Stress

Stress ist in Zeiten zunehmender beruflicher Belastungen sowie häufiger Doppelbelastungen vieler in Familie und Beruf zu einem Modebegriff geworden. Doch nicht alles, was Stress genannnt wird, ist es auch im engeren Sinne. Stress wird häufig mit Anstrengung verwechselt.

files/wenigerstress.de/Inhaltselemente/Grafiken/fotolia/Fotolia_35793211_XS.jpgWoher stammt der Begriff "Stress" ?

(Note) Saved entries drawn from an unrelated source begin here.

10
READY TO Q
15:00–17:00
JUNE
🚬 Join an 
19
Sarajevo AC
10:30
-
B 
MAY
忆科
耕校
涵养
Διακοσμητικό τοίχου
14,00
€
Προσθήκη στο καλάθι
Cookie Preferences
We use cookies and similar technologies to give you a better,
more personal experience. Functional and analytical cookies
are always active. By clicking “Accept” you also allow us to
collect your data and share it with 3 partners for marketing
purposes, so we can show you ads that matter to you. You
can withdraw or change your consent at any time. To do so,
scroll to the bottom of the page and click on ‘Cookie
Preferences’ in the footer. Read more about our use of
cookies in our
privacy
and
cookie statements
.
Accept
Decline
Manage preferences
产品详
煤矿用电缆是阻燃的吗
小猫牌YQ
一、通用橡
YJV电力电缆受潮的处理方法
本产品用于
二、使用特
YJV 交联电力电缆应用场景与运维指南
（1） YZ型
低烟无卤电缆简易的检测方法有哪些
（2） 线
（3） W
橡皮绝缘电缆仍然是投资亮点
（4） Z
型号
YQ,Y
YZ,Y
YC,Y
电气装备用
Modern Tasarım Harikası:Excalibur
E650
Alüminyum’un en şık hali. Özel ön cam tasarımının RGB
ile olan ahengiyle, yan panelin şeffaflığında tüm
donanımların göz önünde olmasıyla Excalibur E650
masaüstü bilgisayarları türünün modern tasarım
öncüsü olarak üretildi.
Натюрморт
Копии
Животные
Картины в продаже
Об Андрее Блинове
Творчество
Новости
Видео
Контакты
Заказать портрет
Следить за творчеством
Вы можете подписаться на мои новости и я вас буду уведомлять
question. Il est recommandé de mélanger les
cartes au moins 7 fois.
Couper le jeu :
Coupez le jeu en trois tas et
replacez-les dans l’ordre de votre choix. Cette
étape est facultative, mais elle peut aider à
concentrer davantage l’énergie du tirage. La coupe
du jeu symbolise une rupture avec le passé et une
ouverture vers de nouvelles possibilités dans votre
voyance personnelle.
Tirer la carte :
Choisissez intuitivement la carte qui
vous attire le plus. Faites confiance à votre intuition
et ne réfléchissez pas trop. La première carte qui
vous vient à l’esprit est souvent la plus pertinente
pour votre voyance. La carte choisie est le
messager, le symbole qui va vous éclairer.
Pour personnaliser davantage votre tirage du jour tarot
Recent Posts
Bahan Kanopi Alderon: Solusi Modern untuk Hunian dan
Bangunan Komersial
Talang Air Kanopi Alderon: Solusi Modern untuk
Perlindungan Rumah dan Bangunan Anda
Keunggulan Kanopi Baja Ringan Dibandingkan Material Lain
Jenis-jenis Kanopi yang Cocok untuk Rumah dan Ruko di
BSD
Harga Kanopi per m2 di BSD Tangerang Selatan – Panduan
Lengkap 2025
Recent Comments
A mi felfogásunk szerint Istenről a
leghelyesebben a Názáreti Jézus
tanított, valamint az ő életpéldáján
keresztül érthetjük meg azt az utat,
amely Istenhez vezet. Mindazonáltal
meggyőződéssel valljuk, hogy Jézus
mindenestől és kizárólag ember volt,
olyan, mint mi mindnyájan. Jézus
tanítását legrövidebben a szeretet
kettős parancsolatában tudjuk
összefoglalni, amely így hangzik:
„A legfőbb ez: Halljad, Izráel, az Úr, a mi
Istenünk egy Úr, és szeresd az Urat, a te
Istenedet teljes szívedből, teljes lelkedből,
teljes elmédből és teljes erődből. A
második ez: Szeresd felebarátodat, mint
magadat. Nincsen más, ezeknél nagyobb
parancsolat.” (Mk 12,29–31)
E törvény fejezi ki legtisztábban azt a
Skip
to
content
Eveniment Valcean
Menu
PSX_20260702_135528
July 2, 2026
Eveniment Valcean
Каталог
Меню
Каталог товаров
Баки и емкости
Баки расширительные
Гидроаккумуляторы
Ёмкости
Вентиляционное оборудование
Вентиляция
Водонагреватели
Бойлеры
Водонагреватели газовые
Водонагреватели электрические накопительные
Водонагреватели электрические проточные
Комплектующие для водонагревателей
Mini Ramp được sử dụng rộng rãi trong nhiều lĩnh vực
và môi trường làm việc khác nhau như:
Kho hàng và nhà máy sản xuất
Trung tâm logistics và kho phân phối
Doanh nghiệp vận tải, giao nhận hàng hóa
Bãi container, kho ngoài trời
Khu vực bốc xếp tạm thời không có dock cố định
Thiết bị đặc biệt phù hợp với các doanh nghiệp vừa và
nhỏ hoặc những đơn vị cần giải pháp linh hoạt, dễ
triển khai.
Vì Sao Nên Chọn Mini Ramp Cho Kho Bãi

Der Begriff "Stress" (engl.="Druck") stammt ursprünglich aus der Werkstoffkunde und benennt den Zustand eines Materials, das unter Zug oder Druck steht. Dies entspricht unserem Alltagsverständnis von Stress als Situation unter Druck und Zustand besonderer psychischer und körperlicher Anspannung.

 Der Mensch befindet sich im Stress in einem Zustand erhöhter Alarmbereitschaft, was in unterschiedlichen körperlichen Reaktionen zum Ausdruck kommt: das Herz schlägt schneller, der Blutdruck und die Atmungsfrequenz erhöht sich, die Durchblutung des Gehirns sowie der Skelettmuskulatur ist erhöht, ebenso der Blutzuckerspiegel. Daneben werden Verdauungsprozesse, Sexualfunktionen sowie die Immunabwehr gehemmt. Der Mensch wird durch Stress aktiviert und kann auf alarmierende Reize (Stressoren) mit besonderen körperlichen Leistungen reagieren.

Die Stressreaktion

Man nennt die Stress-Reaktion in diesem Zusammenhang auch Kampf/Fluchtreaktion. Die Stress-Reaktion hat in seiner ursprünglichen Funktion einen positiven Sinn, denkt man an die starken körperlichen Anforderungen, denen der Mensch der Urzeit ("Steinzeitstress") ausgesetzt war.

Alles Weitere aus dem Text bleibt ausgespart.